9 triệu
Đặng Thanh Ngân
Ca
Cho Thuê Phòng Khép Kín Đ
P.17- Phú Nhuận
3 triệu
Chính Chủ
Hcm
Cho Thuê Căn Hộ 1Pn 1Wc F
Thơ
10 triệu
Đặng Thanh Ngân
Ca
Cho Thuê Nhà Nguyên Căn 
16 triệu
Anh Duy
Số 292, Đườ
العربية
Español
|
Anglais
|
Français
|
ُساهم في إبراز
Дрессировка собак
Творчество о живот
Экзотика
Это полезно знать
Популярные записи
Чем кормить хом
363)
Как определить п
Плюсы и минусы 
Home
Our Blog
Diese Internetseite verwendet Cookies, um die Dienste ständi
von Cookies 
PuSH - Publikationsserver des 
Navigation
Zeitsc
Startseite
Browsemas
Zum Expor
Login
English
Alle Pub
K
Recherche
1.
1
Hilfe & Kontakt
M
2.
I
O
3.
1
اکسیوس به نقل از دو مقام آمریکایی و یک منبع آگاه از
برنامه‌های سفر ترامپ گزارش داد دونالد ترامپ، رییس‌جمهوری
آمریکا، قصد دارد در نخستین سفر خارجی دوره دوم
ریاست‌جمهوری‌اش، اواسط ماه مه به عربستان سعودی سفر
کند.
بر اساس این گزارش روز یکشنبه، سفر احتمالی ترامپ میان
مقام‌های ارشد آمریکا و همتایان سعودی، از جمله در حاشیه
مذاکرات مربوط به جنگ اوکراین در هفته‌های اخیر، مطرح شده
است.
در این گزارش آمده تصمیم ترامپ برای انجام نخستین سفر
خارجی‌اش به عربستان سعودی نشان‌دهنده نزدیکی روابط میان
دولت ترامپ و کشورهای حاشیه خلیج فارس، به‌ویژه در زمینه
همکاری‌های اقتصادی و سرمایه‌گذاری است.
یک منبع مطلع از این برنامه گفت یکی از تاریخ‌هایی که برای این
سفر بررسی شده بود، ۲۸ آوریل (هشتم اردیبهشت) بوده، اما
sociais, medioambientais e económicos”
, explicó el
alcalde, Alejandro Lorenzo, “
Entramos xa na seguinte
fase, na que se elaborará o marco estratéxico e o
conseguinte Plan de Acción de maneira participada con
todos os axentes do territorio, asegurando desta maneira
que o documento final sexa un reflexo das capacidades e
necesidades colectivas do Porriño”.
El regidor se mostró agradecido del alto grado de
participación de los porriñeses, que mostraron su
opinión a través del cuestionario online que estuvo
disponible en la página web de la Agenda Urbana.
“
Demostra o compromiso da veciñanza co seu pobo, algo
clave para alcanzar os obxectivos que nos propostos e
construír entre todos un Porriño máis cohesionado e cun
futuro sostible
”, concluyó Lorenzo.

________

◆ Your task
Exactly as they appear above, give the entries again.

◆ Reply
9 triệu
Đặng Thanh Ngân
Ca
Cho Thuê Phòng Khép Kín Đ
P.17- Phú Nhuận
3 triệu
Chính Chủ
Hcm
Cho Thuê Căn Hộ 1Pn 1Wc F
Thơ
10 triệu
Đặng Thanh Ngân
Ca
Cho Thuê Nhà Nguyên Căn 
16 triệu
Anh Duy
Số 292, Đườ
العربية
Español
|
Anglais
|
Français
|
ُساهم في إبراز
Дрессировка собак
Творчество о живот
Экзотика
Это полезно знать
Популярные записи
Чем кормить хом
363)
Как определить п
Плюсы и минусы 
Home
Our Blog
Diese Internetseite verwendet Cookies, um die Dienste ständi
von Cookies 
PuSH - Publikationsserver des 
Navigation
Zeitsc
Startseite
Browsemas
Zum Expor
Login
English
Alle Pub
K
Recherche
1.
1
Hilfe & Kontakt
M
2.
I
O
3.
1
اکسیوس به نقل از دو مقام آمریکایی و یک منبع آگاه از
برنامه‌های سفر ترامپ گزارش داد دونالد ترامپ، رییس‌جمهوری
آمریکا، قصد دارد در نخستین سفر خارجی دوره دوم
ریاست‌جمهوری‌اش، اواسط ماه مه به عربستان سعودی سفر
کند.
بر اساس این گزارش روز یکشنبه، سفر احتمالی ترامپ میان
مقام‌های ارشد آمریکا و همتایان سعودی، از جمله در حاشیه
مذاکرات مربوط به جنگ اوکراین در هفته‌های اخیر، مطرح شده
است.
در این گزارش آمده تصمیم ترامپ برای انجام نخستین سفر
خارجی‌اش به عربستان سعودی نشان‌دهنده نزدیکی روابط میان
دولت ترامپ و کشورهای حاشیه خلیج فارس، به‌ویژه در زمینه
همکاری‌های اقتصادی و سرمایه‌گذاری است.
یک منبع مطلع از این برنامه گفت یکی از تاریخ‌هایی که برای این
سفر بررسی شده بود، ۲۸ آوریل (هشتم اردیبهشت) بوده، اما
sociais, medioambientais e económicos”
, explicó el
alcalde, Alejandro Lorenzo, “
Entramos xa na seguinte
fase, na que se elaborará o marco estratéxico e o
conseguinte Plan de Acción de maneira participada con
todos os axentes do territorio, asegurando desta maneira
que o documento final sexa un reflexo das capacidades e
necesidades colectivas do Porriño”.
El regidor se mostró agradecido del alto grado de
participación de los porriñeses, que mostraron su
opinión a través del cuestionario online que estuvo
disponible en la página web de la Agenda Urbana.
“
Demostra o compromiso da veciñanza co seu pobo, algo
clave para alcanzar os obxectivos que nos propostos e
construír entre todos un Porriño máis cohesionado e cun
futuro sostible
”, concluyó Lorenzo.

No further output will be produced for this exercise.